La Rhétorique à Herennius

La Rhétorique à Herennius

La Rhétorique à Hérennius, en latin Rhetorica ad Herennium, d’un auteur anonyme du Ier siècle avant l’ère chrétienne, est le plus ancien manuel de rhétorique connu. Il sert toujours d’ouvrage de référence pour qui étudie l’art oratoire.

Ce fut un ouvrage incontournable pour les étudiants et les lettrés du Moyen Âge et de la Renaissance. De pair avec le De Inventione de Cicéron, il servait à l’enseignement de la rhétorique et sa popularité est clairement attestée par le grand nombre de manuscrits (plus d’une centaine) qui nous sont parvenus et par les nombreuses traductions de l’original latin en langues vernaculaires.

L’ouvrage s’intéresse aux applications pratiques de la rhétorique et en étudie des exemples. C’est également le texte le plus ancien connu qui traite de la rhétorique d’une façon aussi structurée et rigoureuse.

Le passage qui examine l’elocutio, c’est-à-dire le style, est la plus ancienne étude systématique du style latin, émaillée d’un grand nombre d’exemples empruntés à l’actualité de son époque. Le traité reflète l’émergence d’un style nouveau qui devait s’épanouir dans le siècle qui suivit sa rédaction, provoquant une véritable révolution dans les lettres et l’art oratoire romains. C’est également dans ce traité que l’on trouve pour la première fois exposée la méthode mnémotechnique des loci, qui est à l’origine d’un nouveau genre, l’art de mémoire (Ars memoriae).

Sommaire

Auteur

Le manuscrit original ayant disparu, et avec lui le nom de l’auteur, celui-ci est resté inconnu malgré les efforts des spécialistes. La paternité du texte a été attribuée un temps à Cicéron, en raison des analogies avec le De l'invention. Dans les manuscrits médiévaux, la Rhetorique ad Herennium figure après ce livre, ce qui lui a valu le surnom de Rhetorica secunda[1] au XIIe siècle, ou de Rhetorica nova de la part des éditeurs qui pensaient que Cicéron avait souhaité reprendre et corriger le De Inventione, texte de jeunesse qu'il critique dans le De Oratore[1]. Dès le XVe siècle, des spécialistes (Lorenzo Valla, Raphael Regius) contestent cette attribution qui dès lors donne lieu à de nombreux débats. En 1835, le texte figure encore dans l’édition française des Œuvres complètes de Cicéron publiée chez Panckoucke dans une traduction de M. Delcasso. Ce dernier signale la polémique et les attributions selon lui fantaisistes qui ont été proposées[2] et tranche en faveur de Cicéron en s'appuyant sur des autorités telles que saint Jérôme[2]. Pour lui il s’agit d’une œuvre de jeunesse, que Cicéron aurait corrigée et remaniée pour composer le De Inventione, ce qui explique à la fois les similitudes et les différences entre les deux textes.

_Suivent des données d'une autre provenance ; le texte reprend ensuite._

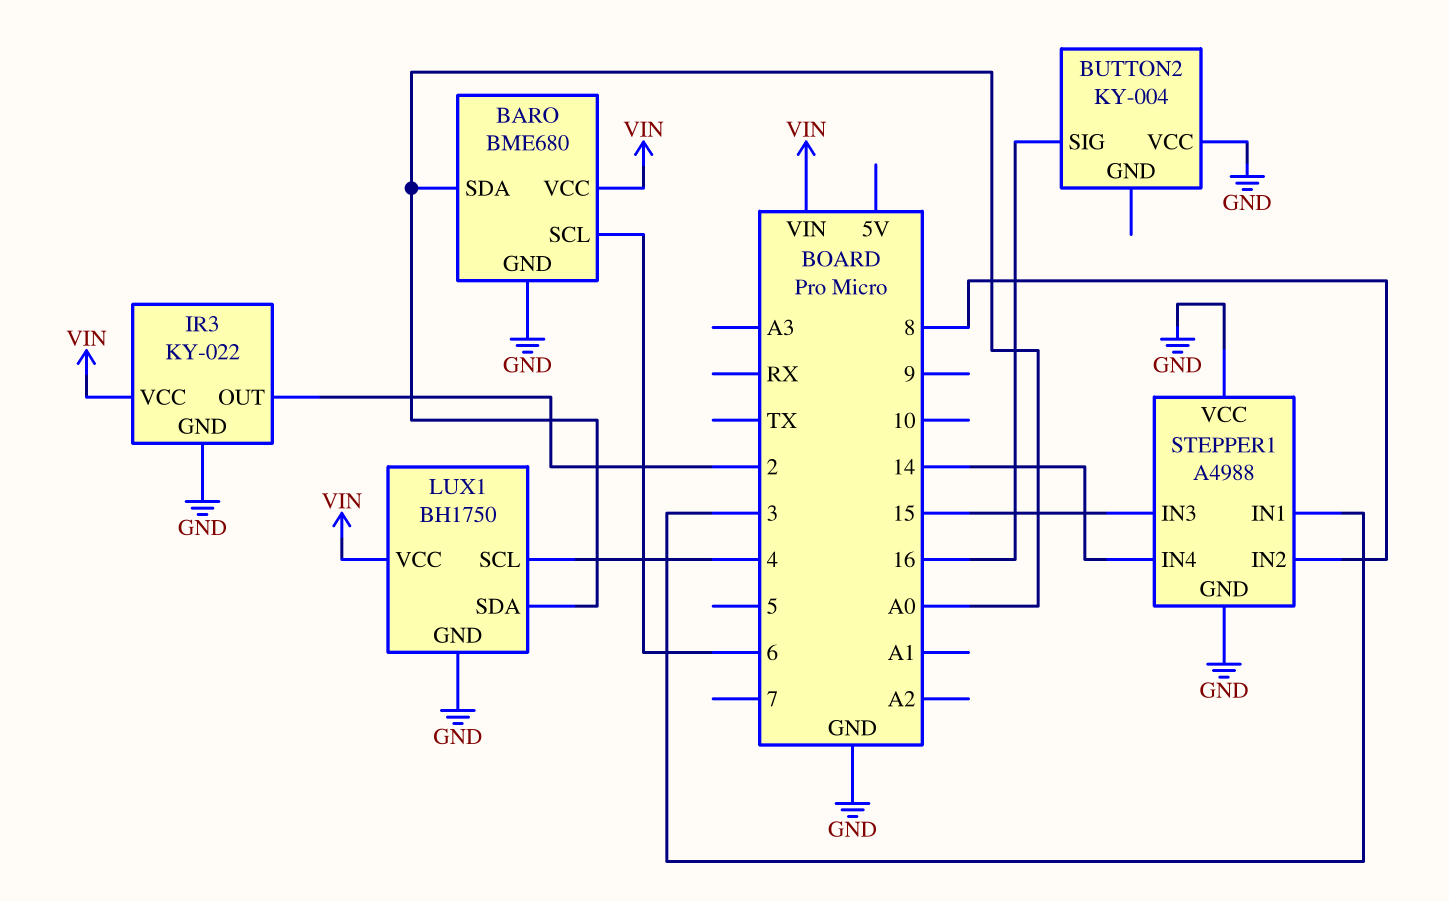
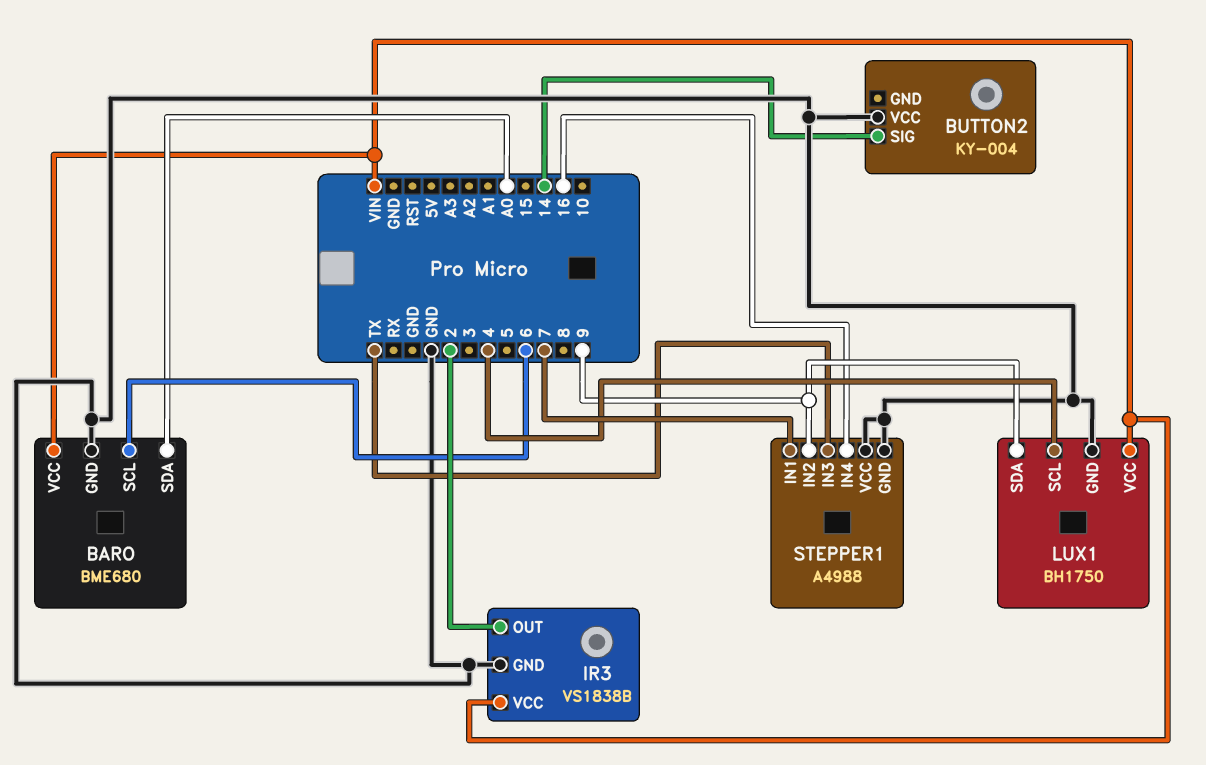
BUTTON2 pin SIG: 16 -> 14
IR3: KY-022 -> VS1838B
LUX1 pin SDA: A0 -> 9
STEPPER1 pin IN1: 3 -> 7
STEPPER1 pin IN2: 8 -> 9
STEPPER1 pin IN3: 15 -> TX
STEPPER1 pin IN4: 14 -> 16

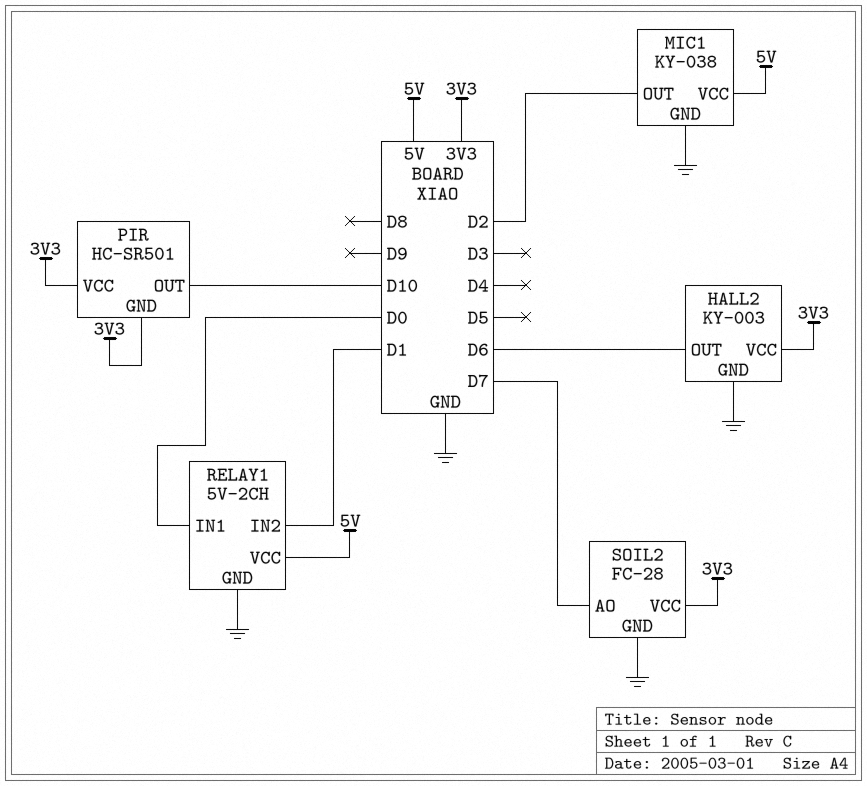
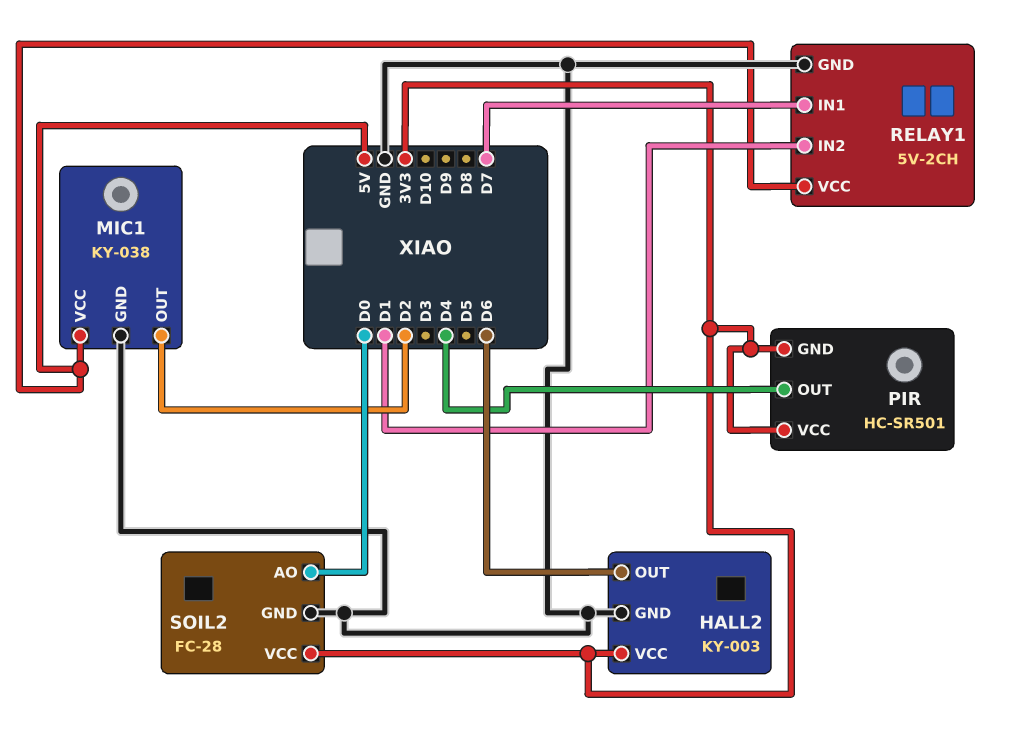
PIR pin OUT: D10 -> D4
RELAY1 pin IN1: D0 -> D7
SOIL2 pin AO: D7 -> D0

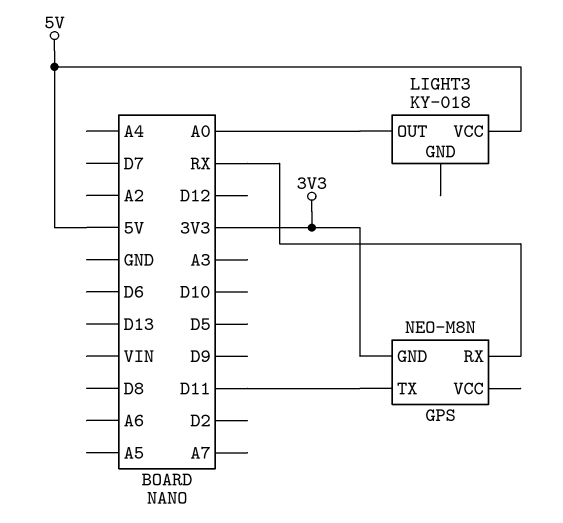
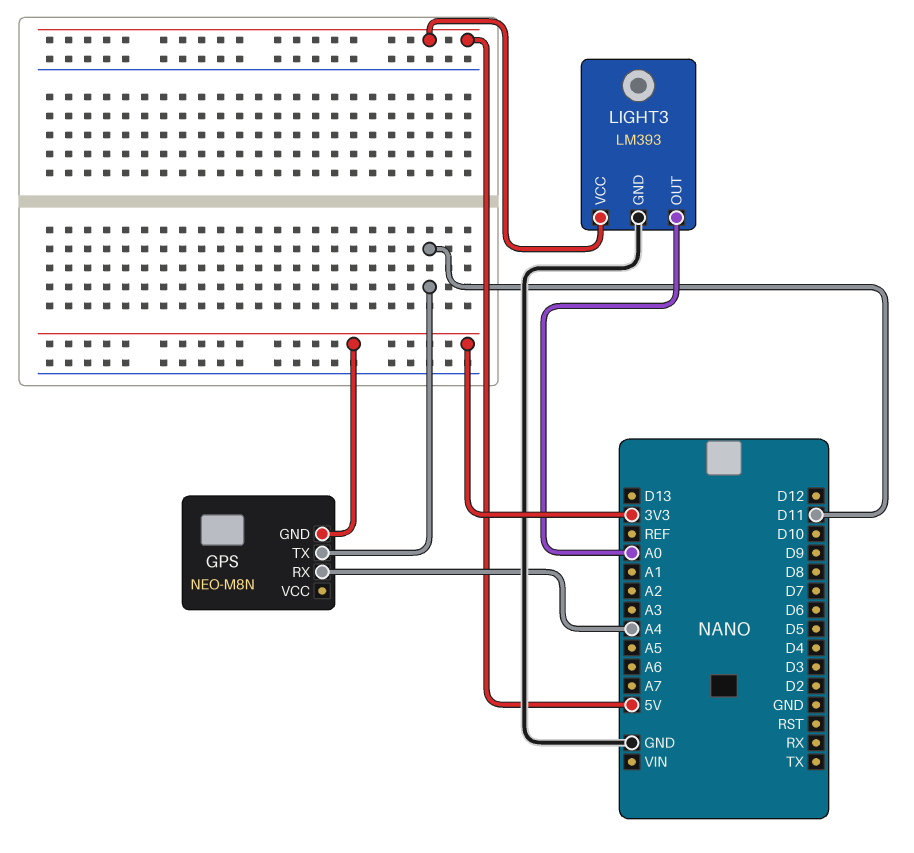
GPS pin RX: RX -> A4
LIGHT3: KY-018 -> LM393
LIGHT3 pin GND: none -> GND

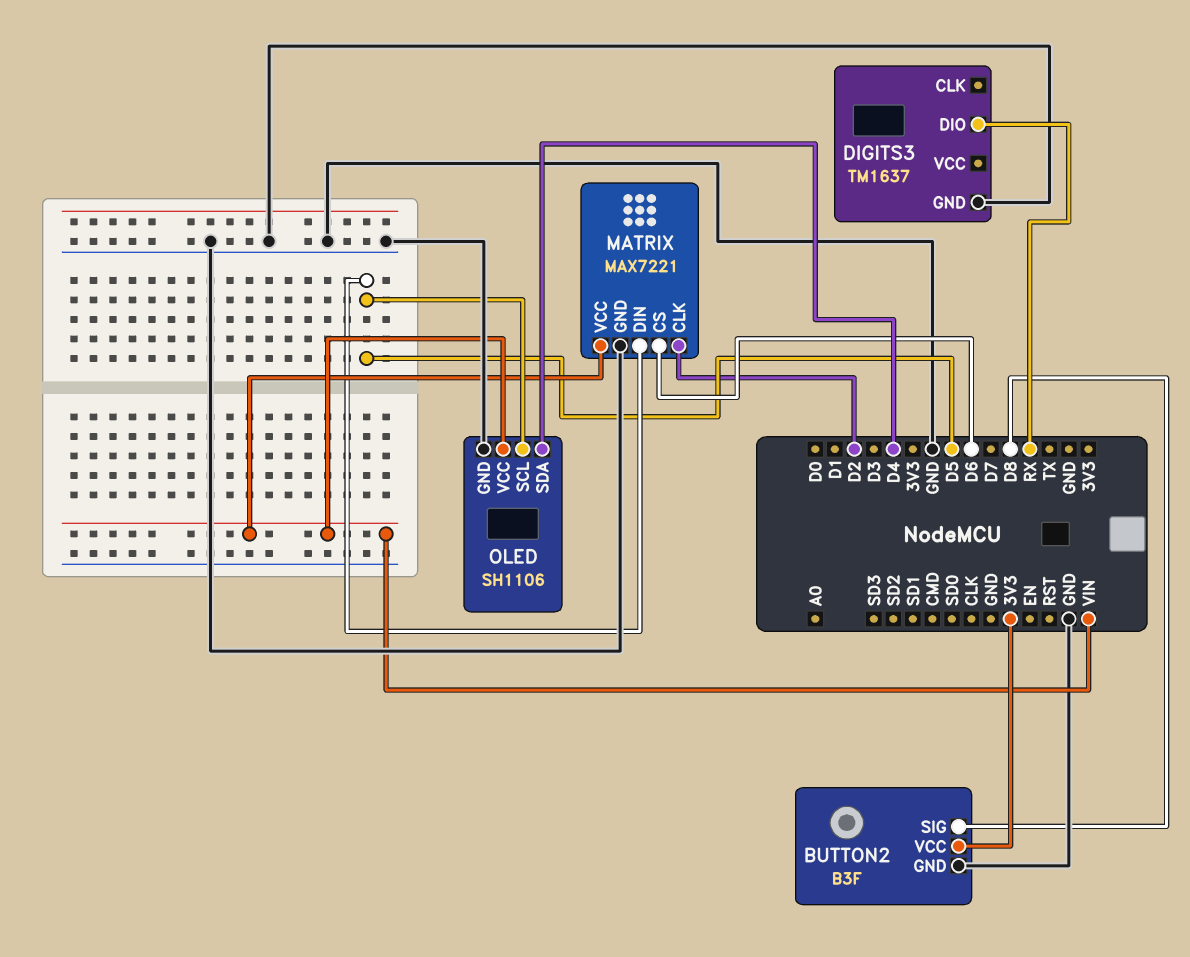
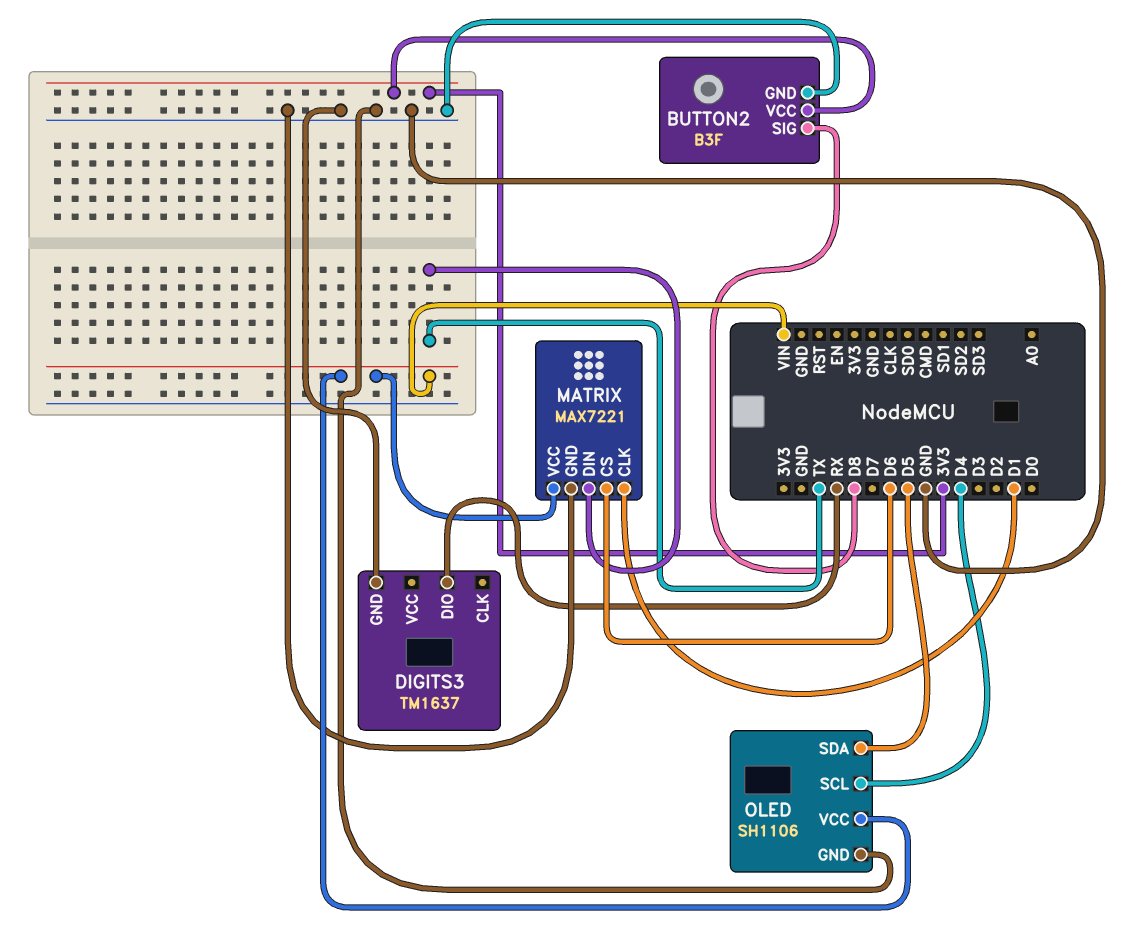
MATRIX pin CLK: D2 -> D1
MATRIX pin DIN: D5 -> TX
OLED pin SCL: D5 -> D4
OLED pin SDA: D4 -> D5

Les adversaires de l’attribution à Cicéron font valoir qu’elle est tardive, puisqu’elle est à peu près contemporaine de saint Jérôme (vers 340 - 30 septembre 420)[3]. Parmi les auteurs qui citent le De Inventione, ni Quintilien (Ier siècle apr. J.-C.), ni Aulu-Gelle (v. 115-120180), Marius Victorinus (milieu du IVe siècle), Maurus Servius Honoratus (fin du IVe siècle après J.-C.), ni même Cassiodore (vers 485 - vers 580) ne mentionnent un tel ouvrage comme étant de la main de Cicéron[1]. Selon les auteurs modernes qui contestent l’attribution à Cicéron, par exemple Henri Bornecque, le texte permet d’esquisser le portrait d’un homme mûr[4], ce qui contredit l’hypothèse d’une œuvre de jeunesse. Selon lui encore, l’auteur de La Rhétorique témoigne de goûts littéraires et de partis pris politiques fort éloignés de ceux de Cicéron[3] et il se montre critique vis-à-vis des auteurs grecs, ce qui n’est pas le cas de Cicéron[4].

Structure

Se présentant comme une lettre de l’auteur à Herennius, il est divisé en quatre livres, eux-mêmes comportant des subdivisions. Chaque livre comporte un préambule et une conclusion[5].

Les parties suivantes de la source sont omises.